C’est que, les autres logis sont tous pris,
Se justifiera l’élu voyant Rousseau aigri.
Pour ce qui est des moyens de subsistance
Vous aurez chaque jour une seule pitance
Et aucun argent, tout au plus un médicament,
Si votre état de santé le réclame vraiment.
C’est mince, mais c’est mieux que rien
Lâcha le magistrat qui ne se sentait pas bien.

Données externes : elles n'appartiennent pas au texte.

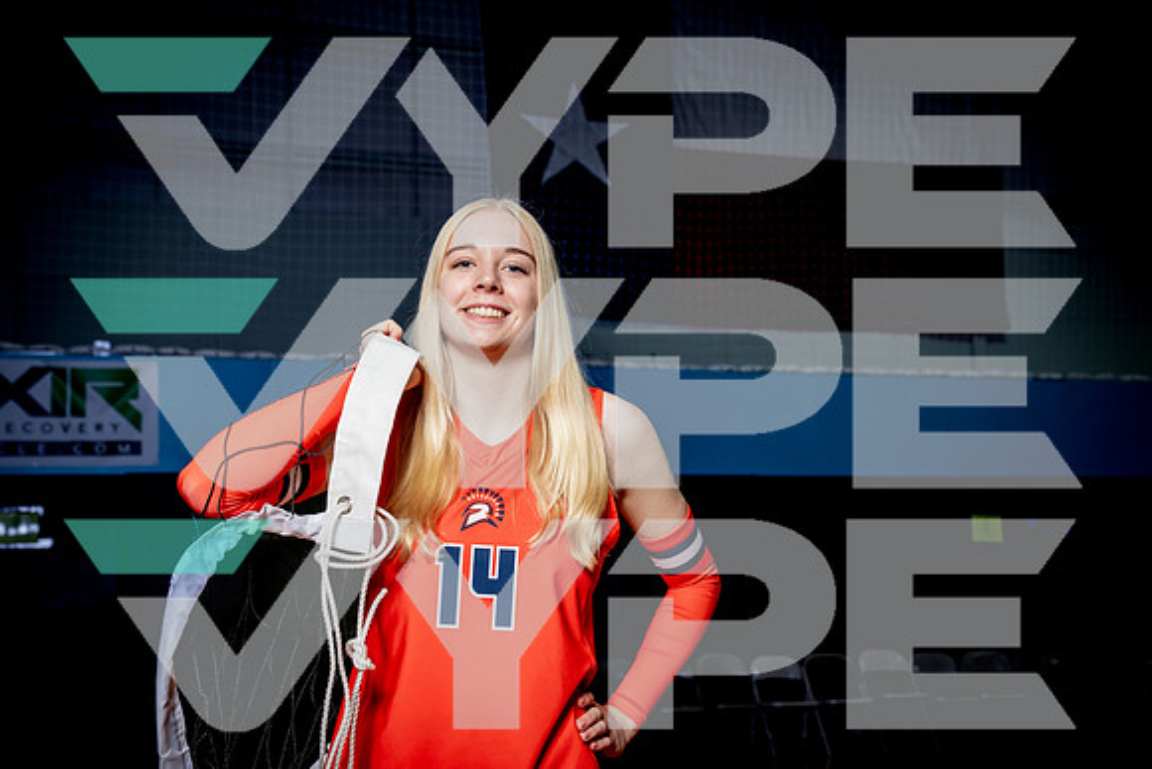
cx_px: 576
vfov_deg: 28.2
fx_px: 1528
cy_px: 384
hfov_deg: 41.3
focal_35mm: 48
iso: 250
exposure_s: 1/200
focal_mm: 46
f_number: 5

Oh, j’allais oublier, se ressaisit l’édile,
Pour votre fiston, votre jeune Emile
Inutile de vouloir le faire venir ici
On évite de regrouper les familles
Et puis vous pourrez le voir en vacances
Si un jour vous retournez en France.
Après-vous, lui lança Ribaux
Tenant la porte du cachot
Je vous fais porter de la paille
Désolé, mais faut que j’y aille
J’ai comme un truc sur l’estomac
Et rien n’y fait, ça ne passe pas.
– Je peux vous dire ce que vous avez!
lança Rousseau au bourgeois éberlué
– ce qui vous pèse ainsi, c’est cet habit
pas celui que vous portez là, ici
mais la tunique de bourreau
que vous endossez, mon beau.
Celle qui vous fait perdre de vue
Qu’aucune loi ne sert la vertu
Si elle ne sert pas l’idéal humain
Et qu’il n’y en a absolument rien
Dans ce que vous m’avez conté
De votre étrange hospitalité.»

Sur ce, Rousseau tourna les talons et repartit en France où il fut emprisonné et exécuté peu après. On ne connut jamais Les Rêveries du Promeneur solitaire, ni Les Confessions.